Часть III

Два автофургона

Красный мебельный автофургон едет по городу. Кузов наглухо заперт, дверцы с мягкой обивкой закрыты снаружи на засов. На боковых стенках чернеет надпись: «Братья Гёре. Будапешт. Перевозим любые грузы».

Сгущаются сумерки. Автофургон тяжело движется мимо освещённых домов. Неожиданно на дороге появляется такой же автофургон зелёного цвета. За его рулем сидит солдат в серой походной форме, рядом с ним другой – с автоматом на коленях. Люк на крыше зелёного фургона затянут колючей проволокой. Внутри красного автофургона душно и тесно. Файнхальс пытается как-нибудь примоститься.

 

Голос Файнхальса за кадром

Приткнуться бы где-нибудь… Чтобы никто не тревожил и чтобы никому не мешать. Может быть, удастся уснуть… И приснится Илона… Да нет, это было бы слишком хорошо. Просто немного покоя, чтобы никто не тормошил и не приставал с разговорами. Чтобы никто не мешал думать о ней…

         

Файнхальс расположился рядом с человеком очень маленького роста в унтер-офицерской форме, откинулся на мягкую обивку внутренней стены кузова и закрыл глаза. Кажется, что он дремлет. В это время его соседа, как самого маленького и худощавого в фургоне, ставят на плечи двум другим мужчинам. Наблюдая через люк на крыше фургона за происходящим на дороге, он время от времени наклоняется и рассказывает об этом сидящим в кузове.
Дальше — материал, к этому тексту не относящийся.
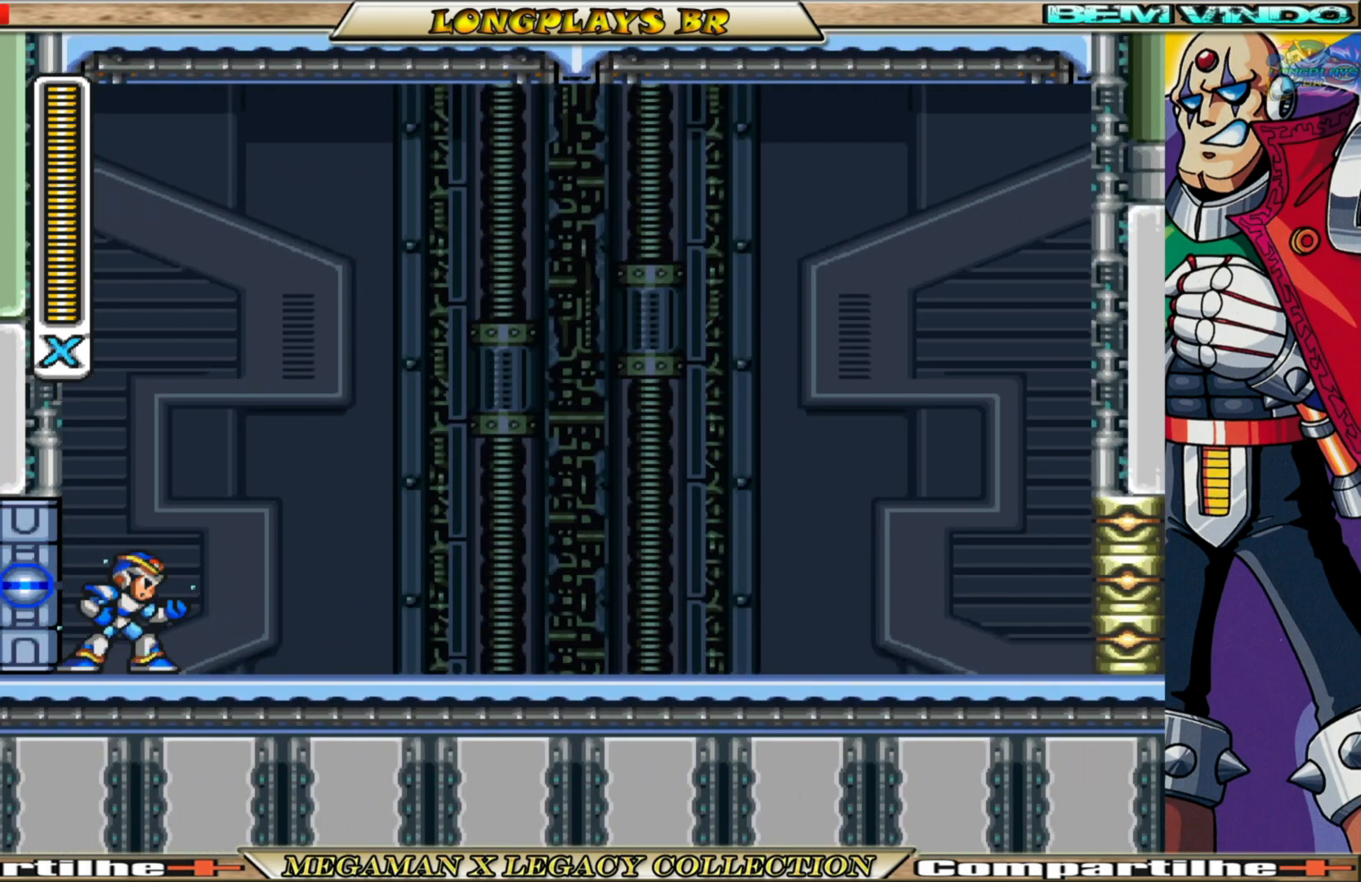
{"buttons": [], "left_stick": "center", "right_stick": "center", "events": [[250, "DPAD_RIGHT", "up"], [300, "X", "up"]]}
– Вижу освещённые дома, кафе, по-летнему одетых людей, в павильонах едят мороженое. Вижу такой же фургон, как наш, только зелёного цвета. Он пытается обогнать нас. Не успевает проскочить. Нетерпеливо сигналит… Сейчас мы на большом перекрёстке, дорога теперь просторней и шире. Зелёный фургон ловко обходит нас, мчится мимо. Вот он сворачивает и идёт в противоположном от нас направлении, судя по всему прямо на север… Домов становится всё меньше и меньше. Ясное дело, везут за город.

Внизу, в кузове фургона, начинается глухой гул голосов. Он постепенно нарастает. Машина между тем набирает скорость и идёт быстрее.

Финка, этого худощавого унтера, спустили на пол, отдохнуть. Он, стараясь не беспокоить Файнхальса, устраивается около своего чемодана, наклоняется над ним и, кажется, что-то ворошит в нём или перекладывает.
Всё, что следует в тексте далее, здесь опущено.